What I mean by the “usual good actions” is notable good deeds you do may be a few times every week. Some examples:
Help a friend end an abusive relationship.
Go out of your way to help a stranger.
Do something extra nice and thoughtful for your partner.
Show up in person to support your friend’s endeavor.
Procure a Burning Man ticket for your friend.
Refrain from calling your co-founder’s idea “the dumbest thing I’ve heard this year” and do your best to listen.
What I mean by “altruistic impact” is probably QALYs, but I guess it’s harder to use that metric here because you’re working with changes in a pretty high quality life already vs. the difference between alive and dead. So may be there’s a better metric. I’m also interested in the indirect impact of these actions (see my comment).
I’m also open to better a rephrasing of this question.
Oh, and I’m happy to hear everyone’s thoughts on this without research too.
I suspect that you’re well into the measurement-error range for the things you’re talking about. It would be silly to expect a measurable change in QALY for something you spend a tiny fraction of your waking year on or a tiny fraction of your annual income on. Let alone the debate about how to adjust the quality measure based on such things.
Fortunately, at these scales, you can use anecdotal evidence of improvement in YOUR experience, for many things. Your friend’s smile or your co-founder’s continued stream of horrible ideas are plenty of reward for the low cost of the kindness you’re considering.
These actions are mostly low-impact (in comparison with saving lives, preventing environmental catastrophe, etc.) but also low-effort and frequently-occurring. The right measure might be something like “impact per unit input” or “impact per person-year”, and I suspect they then look less negligible by comparison with big-ticket effective altruism activity.

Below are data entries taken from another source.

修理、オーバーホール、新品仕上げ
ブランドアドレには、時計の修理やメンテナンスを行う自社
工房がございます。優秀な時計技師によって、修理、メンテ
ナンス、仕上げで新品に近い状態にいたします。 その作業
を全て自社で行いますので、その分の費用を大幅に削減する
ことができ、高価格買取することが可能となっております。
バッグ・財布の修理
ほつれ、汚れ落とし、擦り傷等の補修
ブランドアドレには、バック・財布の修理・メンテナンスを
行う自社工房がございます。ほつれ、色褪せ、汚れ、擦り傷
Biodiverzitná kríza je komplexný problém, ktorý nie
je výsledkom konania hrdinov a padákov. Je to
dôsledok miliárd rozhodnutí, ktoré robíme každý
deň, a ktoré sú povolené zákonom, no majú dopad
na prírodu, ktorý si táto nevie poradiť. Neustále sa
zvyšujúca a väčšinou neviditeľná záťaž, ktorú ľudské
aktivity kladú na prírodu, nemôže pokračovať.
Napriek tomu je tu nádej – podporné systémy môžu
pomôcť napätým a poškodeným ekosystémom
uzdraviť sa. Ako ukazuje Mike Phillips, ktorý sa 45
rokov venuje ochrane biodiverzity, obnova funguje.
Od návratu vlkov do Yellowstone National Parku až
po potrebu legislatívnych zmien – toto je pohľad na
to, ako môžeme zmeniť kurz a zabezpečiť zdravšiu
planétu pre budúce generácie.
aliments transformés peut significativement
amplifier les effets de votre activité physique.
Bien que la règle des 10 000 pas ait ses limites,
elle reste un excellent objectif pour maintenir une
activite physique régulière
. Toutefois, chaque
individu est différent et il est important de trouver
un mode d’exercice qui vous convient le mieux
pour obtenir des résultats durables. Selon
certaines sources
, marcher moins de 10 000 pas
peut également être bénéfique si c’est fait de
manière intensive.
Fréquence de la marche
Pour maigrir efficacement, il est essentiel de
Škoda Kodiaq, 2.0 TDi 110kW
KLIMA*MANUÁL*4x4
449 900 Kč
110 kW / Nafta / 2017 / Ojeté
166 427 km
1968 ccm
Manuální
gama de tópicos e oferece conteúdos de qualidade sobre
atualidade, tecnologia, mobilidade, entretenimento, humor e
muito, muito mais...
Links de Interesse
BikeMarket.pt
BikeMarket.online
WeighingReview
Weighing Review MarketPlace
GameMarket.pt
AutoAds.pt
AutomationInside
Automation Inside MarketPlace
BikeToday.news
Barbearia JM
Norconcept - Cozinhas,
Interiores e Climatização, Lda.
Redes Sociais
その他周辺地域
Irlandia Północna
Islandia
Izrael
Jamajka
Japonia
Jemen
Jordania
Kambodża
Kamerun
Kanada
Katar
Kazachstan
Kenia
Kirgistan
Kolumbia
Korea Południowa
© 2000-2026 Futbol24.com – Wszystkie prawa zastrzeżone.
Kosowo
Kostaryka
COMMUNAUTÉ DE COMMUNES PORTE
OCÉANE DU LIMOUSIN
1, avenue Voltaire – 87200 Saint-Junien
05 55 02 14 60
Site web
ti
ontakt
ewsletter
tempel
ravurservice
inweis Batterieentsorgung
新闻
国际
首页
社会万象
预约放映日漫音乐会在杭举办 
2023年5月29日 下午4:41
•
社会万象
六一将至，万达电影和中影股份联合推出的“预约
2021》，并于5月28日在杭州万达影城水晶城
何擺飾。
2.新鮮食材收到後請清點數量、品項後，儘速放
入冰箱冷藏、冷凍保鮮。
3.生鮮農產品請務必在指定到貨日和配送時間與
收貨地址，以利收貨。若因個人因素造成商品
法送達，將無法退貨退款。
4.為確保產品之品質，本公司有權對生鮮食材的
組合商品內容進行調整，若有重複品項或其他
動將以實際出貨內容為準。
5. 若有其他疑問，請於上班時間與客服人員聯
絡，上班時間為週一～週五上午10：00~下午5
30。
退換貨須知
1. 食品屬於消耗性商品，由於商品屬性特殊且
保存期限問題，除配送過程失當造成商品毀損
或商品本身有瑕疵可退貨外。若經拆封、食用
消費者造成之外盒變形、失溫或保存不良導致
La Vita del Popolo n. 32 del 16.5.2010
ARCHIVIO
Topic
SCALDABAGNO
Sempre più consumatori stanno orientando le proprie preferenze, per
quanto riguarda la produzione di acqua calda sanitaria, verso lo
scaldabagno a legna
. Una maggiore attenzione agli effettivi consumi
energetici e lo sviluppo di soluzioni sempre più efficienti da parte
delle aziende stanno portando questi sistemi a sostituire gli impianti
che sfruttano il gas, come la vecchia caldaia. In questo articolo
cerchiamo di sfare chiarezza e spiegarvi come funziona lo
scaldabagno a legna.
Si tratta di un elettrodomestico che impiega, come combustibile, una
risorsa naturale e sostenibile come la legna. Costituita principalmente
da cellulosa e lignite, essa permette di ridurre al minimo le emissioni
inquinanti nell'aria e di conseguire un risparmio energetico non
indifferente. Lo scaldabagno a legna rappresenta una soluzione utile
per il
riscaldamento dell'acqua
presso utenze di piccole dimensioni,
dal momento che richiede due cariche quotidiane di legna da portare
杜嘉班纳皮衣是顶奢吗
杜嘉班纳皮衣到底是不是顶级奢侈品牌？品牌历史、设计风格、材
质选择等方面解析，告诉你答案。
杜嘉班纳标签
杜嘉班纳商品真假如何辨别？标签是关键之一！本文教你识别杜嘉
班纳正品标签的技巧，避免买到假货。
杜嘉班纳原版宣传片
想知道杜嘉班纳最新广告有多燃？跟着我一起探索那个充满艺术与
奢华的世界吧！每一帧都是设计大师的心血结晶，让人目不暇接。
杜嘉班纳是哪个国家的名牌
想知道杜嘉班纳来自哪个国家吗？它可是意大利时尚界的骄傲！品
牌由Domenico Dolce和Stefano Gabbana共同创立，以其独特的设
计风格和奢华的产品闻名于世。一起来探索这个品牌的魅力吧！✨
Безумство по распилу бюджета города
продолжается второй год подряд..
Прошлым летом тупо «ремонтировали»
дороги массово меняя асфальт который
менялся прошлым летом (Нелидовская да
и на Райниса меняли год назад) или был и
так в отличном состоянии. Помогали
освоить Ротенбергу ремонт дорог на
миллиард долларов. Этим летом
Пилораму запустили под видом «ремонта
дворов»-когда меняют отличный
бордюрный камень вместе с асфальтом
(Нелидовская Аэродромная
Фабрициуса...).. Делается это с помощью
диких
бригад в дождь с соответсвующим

They also tend to affect people close to us about whom we care a lot. It’s not at all clear what the best ways of balancing such “near” interests against those of distant strangers are (or indeed whether “what are the best ways to do that?” is a meaningful question at all) but clearly most of us, effective altruists included, in practice give much higher weight to our own welfare and that of a small number of people we care specially for, than that of random others. So if “altruistic impact” is meant to mean the same sort of evaluation as we use for malaria nets etc., it may not be the right thing to try to measure here.
This sounds weird.
(“the dumbest thing I’ve heard this year”. This sounds more like someone snapping at someone else than ‘the ideas are part of a horrible stream’.
If the people in question are co-founders, then perhaps they think some of each other’s ideas are good.)